Peter Quantrill hears the premiere of Raymond Yiu’s Violin Concerto at London’s Barbican Hall on 20 March 2024 

Esther Yoo. Photo: Je Won Kim

Esther Yoo. Photo: Je Won Kim

Seven years in the making, Raymond Yiu’s Violin Concerto is a big piece in every sense. Themes of exile, loss and nostalgia place it in a lineage stretching back to Korngold and Bartók. For Yiu, born in Hong Kong, long resident in London, those themes take on new life and relevance through the turmoil of 20th-century Chinese history, and the life of the Chinese violinist Ma Sicong, as the soloist Esther Yoo outlined in a pre-premiere interview with The Strad (

Like the marital proverb, there is something old, something new, something borrowed and indeed something blue about the concerto’s gradual awakening, giving Yoo plenty to dig her bow into, though the funky orchestration of the following scherzo periodically drowned her with its echoes of Cantonese pop. Where she came into her own was the solo third movement, a decorated transcription of an anonymous solo for erhu which draws deep on violinistic reserves of romantic expression, presenting an alluring showcase for any top-class violinist.

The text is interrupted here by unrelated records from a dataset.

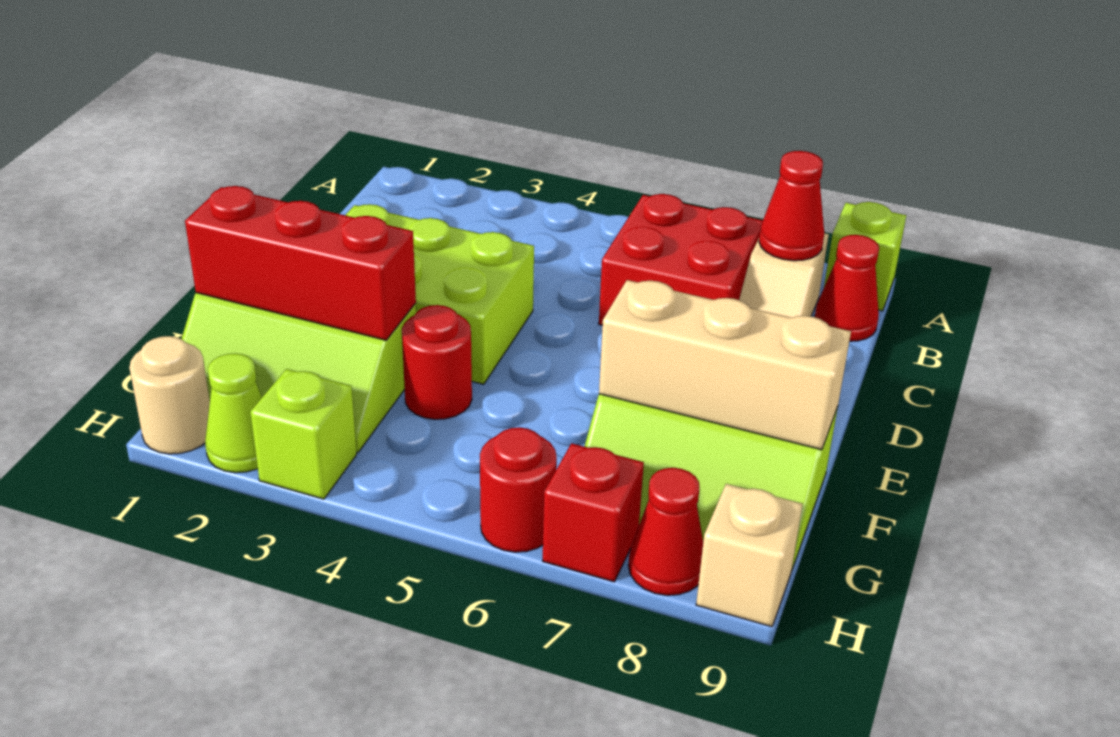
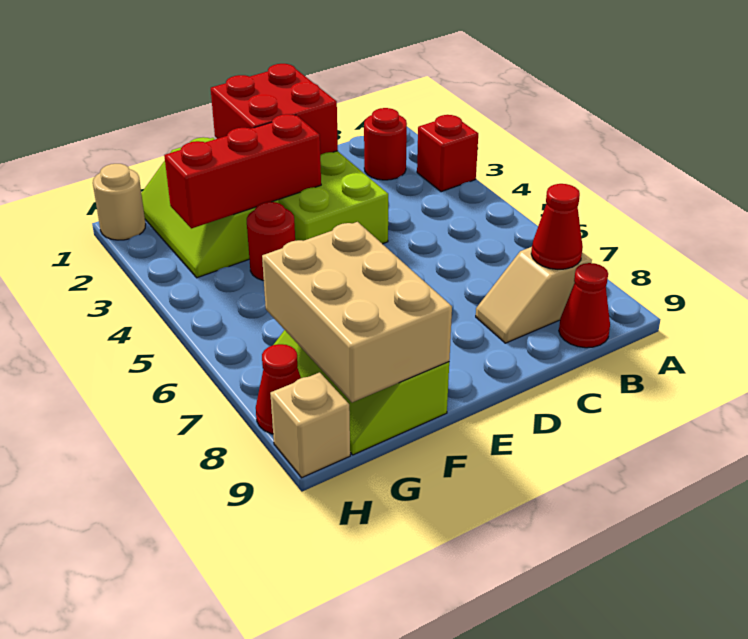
lime brick A9 level 1 -> none
red brick B6:C7 level 1 -> red brick D1:E2 level 2
red brick F1:F3 level 2 -> red brick E3:G3 level 2
tan brick F7:F9 level 2 -> tan brick F7:G9 level 2
lime cone H2 level 1 -> none
lime brick H3 level 1 -> none
red round brick H6 level 1 -> red round brick B2 level 1
red brick H7 level 1 -> red brick A3 level 1

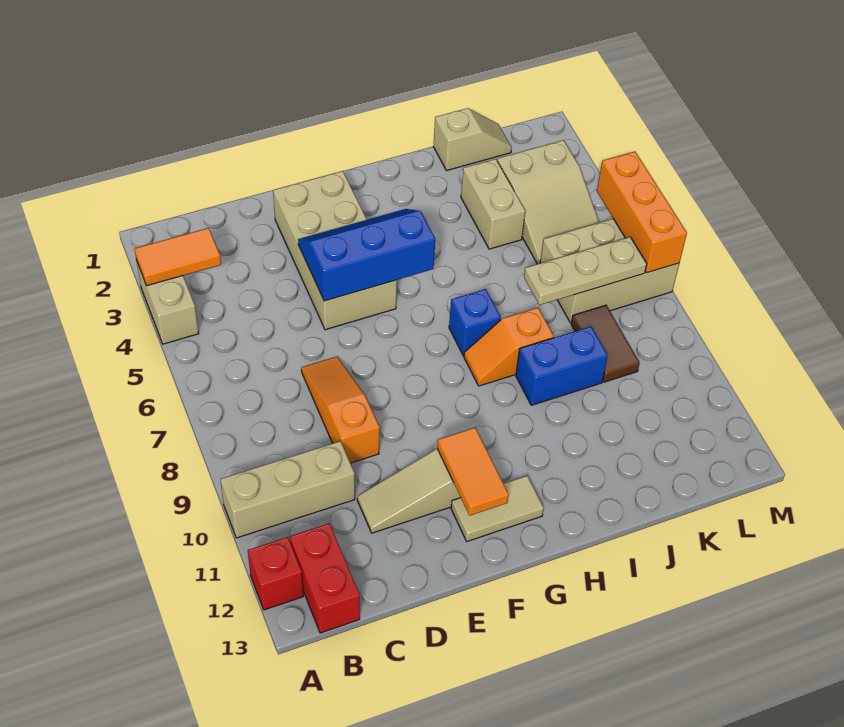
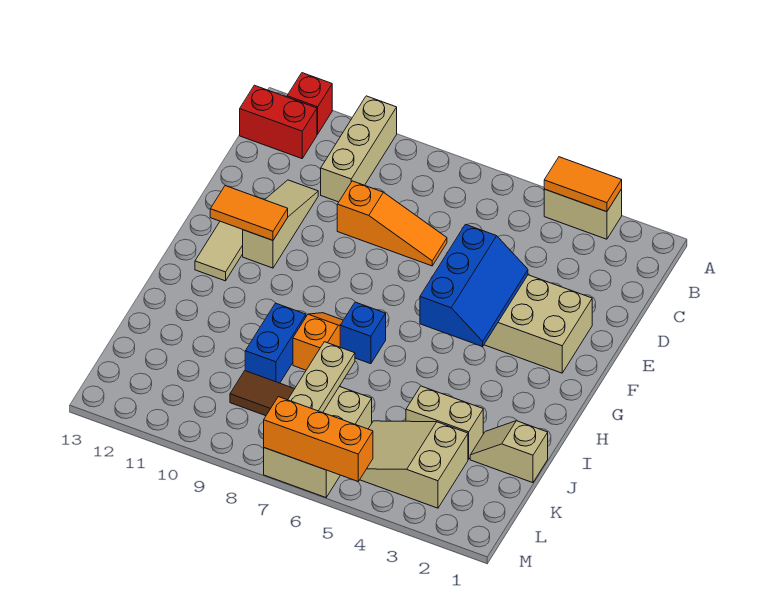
orange tile A3:B3 level 2 -> orange tile A3:A4 level 2
tan slope J1:K1 level 1 top J -> tan slope J1:J2 level 1 top 1

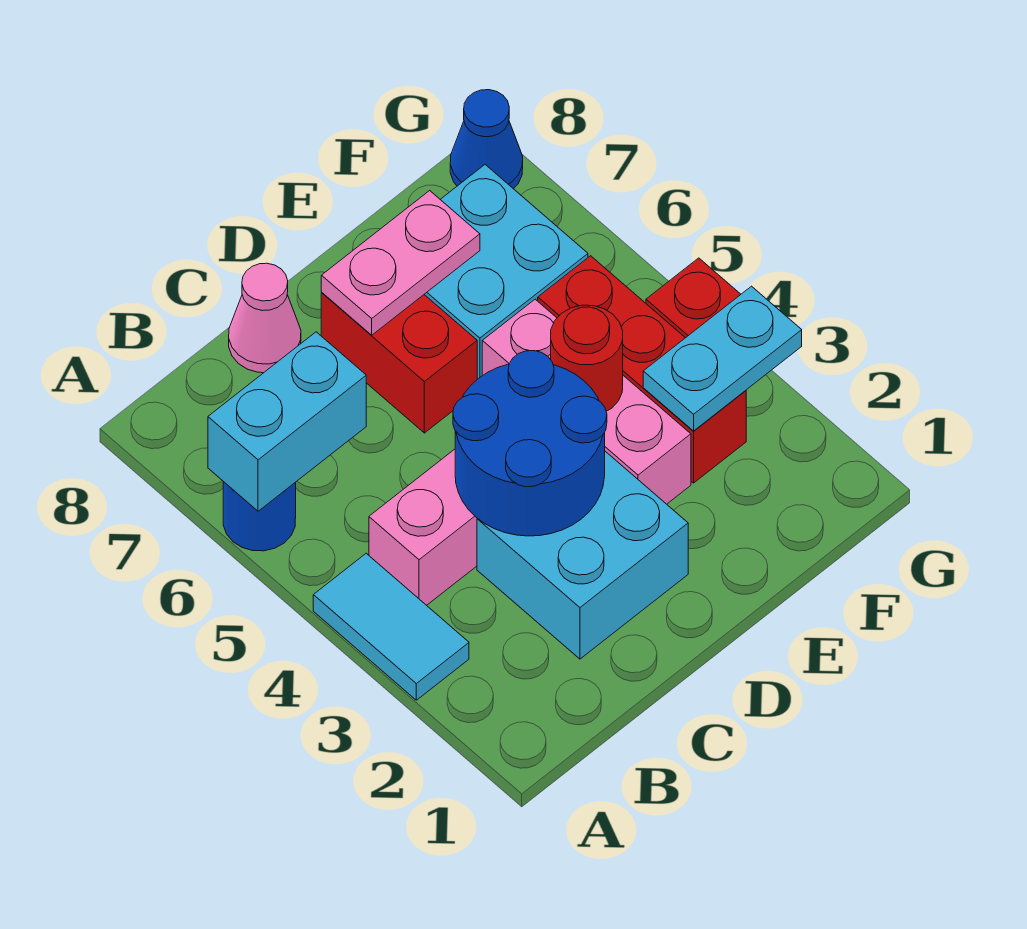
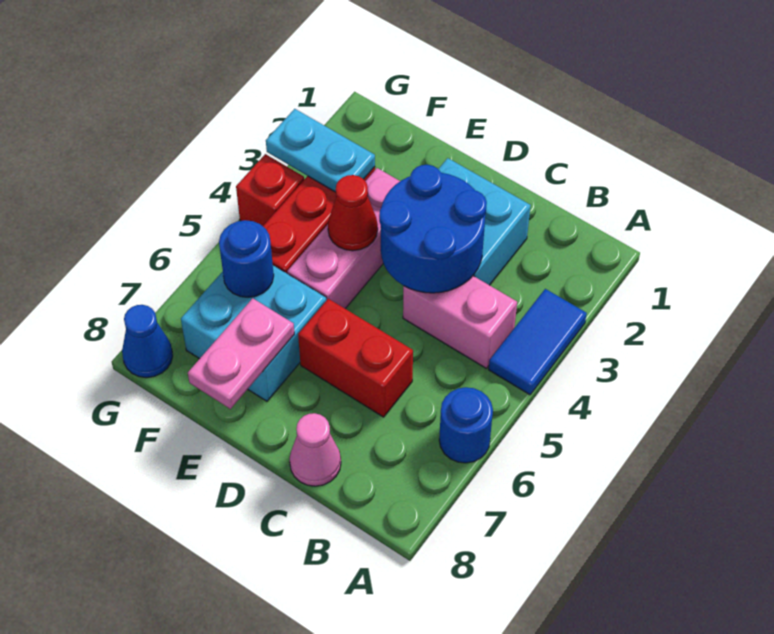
cyan tile A3:A4 level 1 -> blue tile A3:A4 level 1
cyan brick A6:B6 level 2 -> none
red brick D6:D7 level 1 -> red brick C6:D6 level 1
pink plate D7:E7 level 2 -> pink plate E7:E8 level 2
red round brick E4 level 2 -> red cone E4 level 2
none -> blue round brick F6 level 2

Where Yiu decisively breaks from tradition is the finale’s journey – almost a concerto in itself – from Sibelian questing to a state of dissolved transcendence, via a fluid, often conflicting dialogue between both violin and orchestra and across European and Asian harmony. The BBCSO demonstrated their long expertise in taking on complex new scores, but Yiu’s concerto is – perhaps unfashionably – soloist-driven. Yoo seized its lyrical opportunities with assurance, and if more extrovert accounts of the solo part were conceivable, second and third outings for the piece would be more than welcome.